* YOUR INSTRUCTIONS: Reproduce the listing lines below verbatim, starting at the line that contains "Nuestra Selección" and stopping after the line that contains "14 novembre 2025", with both of those lines included.

(Extracted data entries)
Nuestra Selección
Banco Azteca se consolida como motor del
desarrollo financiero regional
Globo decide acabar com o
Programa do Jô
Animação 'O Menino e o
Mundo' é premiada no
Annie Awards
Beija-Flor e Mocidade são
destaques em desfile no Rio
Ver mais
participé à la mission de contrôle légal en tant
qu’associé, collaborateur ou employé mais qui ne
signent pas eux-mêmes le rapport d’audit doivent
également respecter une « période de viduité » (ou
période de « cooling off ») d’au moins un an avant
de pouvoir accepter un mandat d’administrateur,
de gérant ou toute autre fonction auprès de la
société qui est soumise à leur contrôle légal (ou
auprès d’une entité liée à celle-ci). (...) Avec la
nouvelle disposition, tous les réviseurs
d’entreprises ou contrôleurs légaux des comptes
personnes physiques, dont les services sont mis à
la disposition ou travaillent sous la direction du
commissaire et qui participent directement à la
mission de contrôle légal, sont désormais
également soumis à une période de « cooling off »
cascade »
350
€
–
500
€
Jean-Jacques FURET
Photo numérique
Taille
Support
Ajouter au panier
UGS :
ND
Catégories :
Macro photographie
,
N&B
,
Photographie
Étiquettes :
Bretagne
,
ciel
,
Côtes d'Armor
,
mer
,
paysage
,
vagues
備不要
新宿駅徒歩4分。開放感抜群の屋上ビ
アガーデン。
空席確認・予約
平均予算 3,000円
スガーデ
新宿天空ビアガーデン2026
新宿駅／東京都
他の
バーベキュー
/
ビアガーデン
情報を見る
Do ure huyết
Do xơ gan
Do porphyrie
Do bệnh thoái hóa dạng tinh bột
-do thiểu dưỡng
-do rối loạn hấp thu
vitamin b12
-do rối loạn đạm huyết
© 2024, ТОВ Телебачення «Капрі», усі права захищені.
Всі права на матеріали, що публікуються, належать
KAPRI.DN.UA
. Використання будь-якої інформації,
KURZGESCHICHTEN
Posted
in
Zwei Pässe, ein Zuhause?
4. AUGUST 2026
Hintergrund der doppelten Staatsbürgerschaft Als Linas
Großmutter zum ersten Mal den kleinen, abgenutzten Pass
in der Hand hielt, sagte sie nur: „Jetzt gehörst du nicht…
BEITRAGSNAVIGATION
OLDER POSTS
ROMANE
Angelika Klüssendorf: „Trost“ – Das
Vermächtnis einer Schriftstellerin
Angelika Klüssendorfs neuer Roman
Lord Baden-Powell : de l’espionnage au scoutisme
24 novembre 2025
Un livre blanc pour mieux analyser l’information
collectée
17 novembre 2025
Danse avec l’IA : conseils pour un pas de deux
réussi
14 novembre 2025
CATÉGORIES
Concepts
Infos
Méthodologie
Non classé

* * *

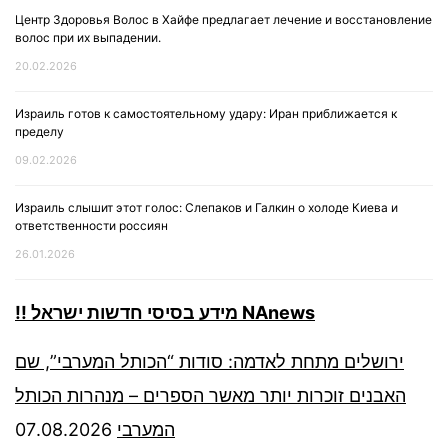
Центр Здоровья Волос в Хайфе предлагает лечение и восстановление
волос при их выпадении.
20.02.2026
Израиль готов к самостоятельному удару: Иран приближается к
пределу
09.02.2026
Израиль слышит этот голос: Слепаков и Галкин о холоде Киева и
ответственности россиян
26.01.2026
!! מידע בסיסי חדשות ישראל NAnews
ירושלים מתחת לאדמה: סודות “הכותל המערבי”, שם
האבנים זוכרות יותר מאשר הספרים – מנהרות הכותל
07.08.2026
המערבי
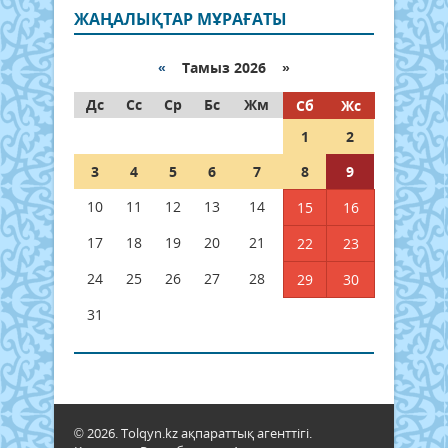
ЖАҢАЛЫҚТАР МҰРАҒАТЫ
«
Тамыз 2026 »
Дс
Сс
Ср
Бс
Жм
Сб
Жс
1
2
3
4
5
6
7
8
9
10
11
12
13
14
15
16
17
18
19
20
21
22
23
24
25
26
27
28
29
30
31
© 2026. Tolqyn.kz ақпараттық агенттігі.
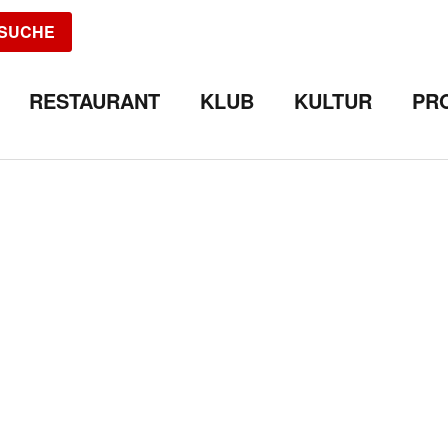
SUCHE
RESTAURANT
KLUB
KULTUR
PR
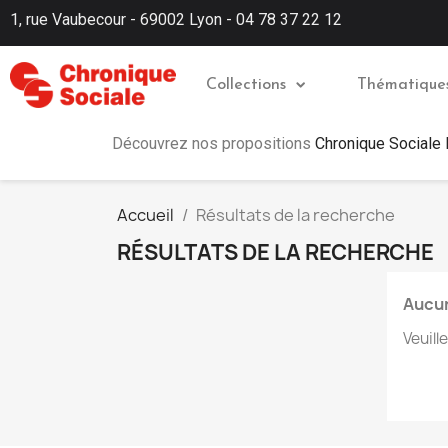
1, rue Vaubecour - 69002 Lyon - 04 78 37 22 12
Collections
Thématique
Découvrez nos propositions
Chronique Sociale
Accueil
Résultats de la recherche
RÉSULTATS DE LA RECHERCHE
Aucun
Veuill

* FINAL ANSWER:
Nuestra Selección
Banco Azteca se consolida como motor del
desarrollo financiero regional
Globo decide acabar com o
Programa do Jô
Animação 'O Menino e o
Mundo' é premiada no
Annie Awards
Beija-Flor e Mocidade são
destaques em desfile no Rio
Ver mais
participé à la mission de contrôle légal en tant
qu’associé, collaborateur ou employé mais qui ne
signent pas eux-mêmes le rapport d’audit doivent
également respecter une « période de viduité » (ou
période de « cooling off ») d’au moins un an avant
de pouvoir accepter un mandat d’administrateur,
de gérant ou toute autre fonction auprès de la
société qui est soumise à leur contrôle légal (ou
auprès d’une entité liée à celle-ci). (...) Avec la
nouvelle disposition, tous les réviseurs
d’entreprises ou contrôleurs légaux des comptes
personnes physiques, dont les services sont mis à
la disposition ou travaillent sous la direction du
commissaire et qui participent directement à la
mission de contrôle légal, sont désormais
également soumis à une période de « cooling off »
cascade »
350
€
–
500
€
Jean-Jacques FURET
Photo numérique
Taille
Support
Ajouter au panier
UGS :
ND
Catégories :
Macro photographie
,
N&B
,
Photographie
Étiquettes :
Bretagne
,
ciel
,
Côtes d'Armor
,
mer
,
paysage
,
vagues
備不要
新宿駅徒歩4分。開放感抜群の屋上ビ
アガーデン。
空席確認・予約
平均予算 3,000円
スガーデ
新宿天空ビアガーデン2026
新宿駅／東京都
他の
バーベキュー
/
ビアガーデン
情報を見る
Do ure huyết
Do xơ gan
Do porphyrie
Do bệnh thoái hóa dạng tinh bột
-do thiểu dưỡng
-do rối loạn hấp thu
vitamin b12
-do rối loạn đạm huyết
© 2024, ТОВ Телебачення «Капрі», усі права захищені.
Всі права на матеріали, що публікуються, належать
KAPRI.DN.UA
. Використання будь-якої інформації,
KURZGESCHICHTEN
Posted
in
Zwei Pässe, ein Zuhause?
4. AUGUST 2026
Hintergrund der doppelten Staatsbürgerschaft Als Linas
Großmutter zum ersten Mal den kleinen, abgenutzten Pass
in der Hand hielt, sagte sie nur: „Jetzt gehörst du nicht…
BEITRAGSNAVIGATION
OLDER POSTS
ROMANE
Angelika Klüssendorf: „Trost“ – Das
Vermächtnis einer Schriftstellerin
Angelika Klüssendorfs neuer Roman
Lord Baden-Powell : de l’espionnage au scoutisme
24 novembre 2025
Un livre blanc pour mieux analyser l’information
collectée
17 novembre 2025
Danse avec l’IA : conseils pour un pas de deux
réussi
14 novembre 2025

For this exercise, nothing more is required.